[GIVEN RECORDS]
= = =

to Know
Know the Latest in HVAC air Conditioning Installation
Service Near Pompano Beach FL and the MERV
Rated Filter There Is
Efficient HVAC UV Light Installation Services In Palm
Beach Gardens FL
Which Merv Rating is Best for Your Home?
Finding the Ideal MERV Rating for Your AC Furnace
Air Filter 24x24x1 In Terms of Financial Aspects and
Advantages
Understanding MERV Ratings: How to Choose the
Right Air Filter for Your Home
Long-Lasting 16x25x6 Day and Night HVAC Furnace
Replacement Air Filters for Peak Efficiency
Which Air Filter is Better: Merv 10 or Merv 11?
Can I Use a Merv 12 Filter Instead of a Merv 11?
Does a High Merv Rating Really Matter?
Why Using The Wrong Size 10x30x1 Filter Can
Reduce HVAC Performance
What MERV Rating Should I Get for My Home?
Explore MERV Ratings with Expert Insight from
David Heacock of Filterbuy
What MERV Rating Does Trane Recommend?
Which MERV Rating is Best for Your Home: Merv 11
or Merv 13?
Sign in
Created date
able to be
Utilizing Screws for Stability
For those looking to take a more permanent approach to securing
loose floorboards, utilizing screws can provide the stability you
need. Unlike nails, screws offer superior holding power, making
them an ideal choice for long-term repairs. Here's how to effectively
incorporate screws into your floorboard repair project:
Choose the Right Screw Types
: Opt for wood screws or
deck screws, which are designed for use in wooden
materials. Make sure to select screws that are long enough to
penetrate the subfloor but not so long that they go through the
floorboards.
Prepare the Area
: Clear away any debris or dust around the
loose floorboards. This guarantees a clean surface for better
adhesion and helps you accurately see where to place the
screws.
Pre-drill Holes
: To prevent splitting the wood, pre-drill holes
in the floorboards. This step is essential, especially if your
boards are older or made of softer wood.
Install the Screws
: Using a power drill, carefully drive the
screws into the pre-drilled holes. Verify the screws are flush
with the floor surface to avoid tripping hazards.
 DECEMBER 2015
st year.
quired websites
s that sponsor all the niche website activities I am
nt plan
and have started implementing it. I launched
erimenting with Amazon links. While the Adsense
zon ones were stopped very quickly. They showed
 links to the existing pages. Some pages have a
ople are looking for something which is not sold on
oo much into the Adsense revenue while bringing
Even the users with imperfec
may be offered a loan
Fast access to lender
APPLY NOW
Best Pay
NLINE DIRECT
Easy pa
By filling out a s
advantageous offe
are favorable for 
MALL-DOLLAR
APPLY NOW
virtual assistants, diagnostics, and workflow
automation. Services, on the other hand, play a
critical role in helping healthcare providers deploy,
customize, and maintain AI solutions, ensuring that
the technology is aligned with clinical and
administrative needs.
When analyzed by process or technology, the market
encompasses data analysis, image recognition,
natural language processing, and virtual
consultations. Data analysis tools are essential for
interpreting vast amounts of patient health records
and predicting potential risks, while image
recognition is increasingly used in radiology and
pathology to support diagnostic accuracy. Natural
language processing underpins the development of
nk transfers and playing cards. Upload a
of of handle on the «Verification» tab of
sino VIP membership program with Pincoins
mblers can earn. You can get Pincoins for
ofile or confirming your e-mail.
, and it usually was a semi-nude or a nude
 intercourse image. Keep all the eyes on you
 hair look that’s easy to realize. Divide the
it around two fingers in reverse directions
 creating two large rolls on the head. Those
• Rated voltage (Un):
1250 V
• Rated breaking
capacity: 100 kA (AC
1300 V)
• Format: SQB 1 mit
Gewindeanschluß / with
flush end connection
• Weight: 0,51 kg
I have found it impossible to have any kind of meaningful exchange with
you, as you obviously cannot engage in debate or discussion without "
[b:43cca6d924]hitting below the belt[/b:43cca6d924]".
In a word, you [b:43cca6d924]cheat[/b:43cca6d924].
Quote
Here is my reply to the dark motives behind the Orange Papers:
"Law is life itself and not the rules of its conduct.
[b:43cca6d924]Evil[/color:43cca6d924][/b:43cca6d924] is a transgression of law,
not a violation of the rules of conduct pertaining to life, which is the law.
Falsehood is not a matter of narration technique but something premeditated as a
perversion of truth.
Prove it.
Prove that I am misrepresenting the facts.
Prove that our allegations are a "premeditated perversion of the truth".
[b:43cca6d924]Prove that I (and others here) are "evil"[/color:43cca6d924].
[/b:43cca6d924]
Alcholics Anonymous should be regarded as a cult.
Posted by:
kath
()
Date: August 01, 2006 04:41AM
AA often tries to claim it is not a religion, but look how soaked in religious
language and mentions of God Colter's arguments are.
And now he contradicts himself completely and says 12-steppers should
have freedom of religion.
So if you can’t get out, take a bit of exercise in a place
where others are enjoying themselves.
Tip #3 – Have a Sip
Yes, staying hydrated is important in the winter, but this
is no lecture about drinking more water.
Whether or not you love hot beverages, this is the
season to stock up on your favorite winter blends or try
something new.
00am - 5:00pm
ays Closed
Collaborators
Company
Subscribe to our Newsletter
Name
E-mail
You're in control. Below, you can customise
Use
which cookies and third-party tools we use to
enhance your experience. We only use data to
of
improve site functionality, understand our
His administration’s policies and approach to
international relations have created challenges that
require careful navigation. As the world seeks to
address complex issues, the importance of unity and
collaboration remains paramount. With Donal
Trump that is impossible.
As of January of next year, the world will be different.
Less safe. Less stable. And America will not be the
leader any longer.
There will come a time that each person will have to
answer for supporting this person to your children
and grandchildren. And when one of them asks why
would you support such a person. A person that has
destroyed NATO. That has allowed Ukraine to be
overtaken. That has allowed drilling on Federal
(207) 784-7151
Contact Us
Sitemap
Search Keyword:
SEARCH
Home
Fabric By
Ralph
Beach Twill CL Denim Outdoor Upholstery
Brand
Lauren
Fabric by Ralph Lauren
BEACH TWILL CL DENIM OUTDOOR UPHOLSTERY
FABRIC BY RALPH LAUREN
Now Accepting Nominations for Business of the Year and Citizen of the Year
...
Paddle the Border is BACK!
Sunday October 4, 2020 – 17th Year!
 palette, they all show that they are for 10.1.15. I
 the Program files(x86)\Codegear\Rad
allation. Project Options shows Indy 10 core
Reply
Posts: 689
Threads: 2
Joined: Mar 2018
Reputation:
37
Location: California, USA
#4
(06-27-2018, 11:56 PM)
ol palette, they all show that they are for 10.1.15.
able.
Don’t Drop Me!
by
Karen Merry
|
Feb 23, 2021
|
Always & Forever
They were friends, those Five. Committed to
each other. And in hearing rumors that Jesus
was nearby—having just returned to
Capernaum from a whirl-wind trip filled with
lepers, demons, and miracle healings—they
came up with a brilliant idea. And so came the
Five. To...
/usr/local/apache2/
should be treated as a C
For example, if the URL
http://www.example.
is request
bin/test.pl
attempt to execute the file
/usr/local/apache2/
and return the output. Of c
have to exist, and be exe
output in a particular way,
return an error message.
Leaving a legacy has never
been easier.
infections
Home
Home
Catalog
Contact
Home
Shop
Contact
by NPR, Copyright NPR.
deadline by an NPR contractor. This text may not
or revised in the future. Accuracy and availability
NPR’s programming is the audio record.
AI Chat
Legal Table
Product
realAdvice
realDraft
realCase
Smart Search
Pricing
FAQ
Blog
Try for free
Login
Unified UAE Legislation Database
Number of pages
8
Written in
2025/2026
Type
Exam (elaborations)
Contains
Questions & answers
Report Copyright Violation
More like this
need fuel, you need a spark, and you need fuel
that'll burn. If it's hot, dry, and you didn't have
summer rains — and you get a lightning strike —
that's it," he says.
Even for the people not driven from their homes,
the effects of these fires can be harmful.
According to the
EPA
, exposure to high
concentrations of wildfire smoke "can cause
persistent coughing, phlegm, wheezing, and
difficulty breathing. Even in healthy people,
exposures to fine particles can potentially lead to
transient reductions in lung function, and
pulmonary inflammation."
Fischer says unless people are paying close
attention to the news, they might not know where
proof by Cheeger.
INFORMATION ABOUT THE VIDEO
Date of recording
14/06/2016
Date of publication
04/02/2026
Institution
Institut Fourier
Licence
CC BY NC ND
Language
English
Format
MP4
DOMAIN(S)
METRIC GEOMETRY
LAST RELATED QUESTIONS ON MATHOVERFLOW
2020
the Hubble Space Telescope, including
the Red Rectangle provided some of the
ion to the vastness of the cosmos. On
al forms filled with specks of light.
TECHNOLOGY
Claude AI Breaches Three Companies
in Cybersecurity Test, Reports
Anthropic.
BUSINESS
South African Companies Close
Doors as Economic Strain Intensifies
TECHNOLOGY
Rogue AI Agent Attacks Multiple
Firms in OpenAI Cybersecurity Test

= = =

[EXERCISE REQUIREMENTS] From the records above, reproduce exactly the lines from the one with "AA often tries" to the one with "improve site functionality, understand our", both included, and no others.

[OUTPUT]
AA often tries to claim it is not a religion, but look how soaked in religious
language and mentions of God Colter's arguments are.
And now he contradicts himself completely and says 12-steppers should
have freedom of religion.
So if you can’t get out, take a bit of exercise in a place
where others are enjoying themselves.
Tip #3 – Have a Sip
Yes, staying hydrated is important in the winter, but this
is no lecture about drinking more water.
Whether or not you love hot beverages, this is the
season to stock up on your favorite winter blends or try
something new.
00am - 5:00pm
ays Closed
Collaborators
Company
Subscribe to our Newsletter
Name
E-mail
You're in control. Below, you can customise
Use
which cookies and third-party tools we use to
enhance your experience. We only use data to
of
improve site functionality, understand our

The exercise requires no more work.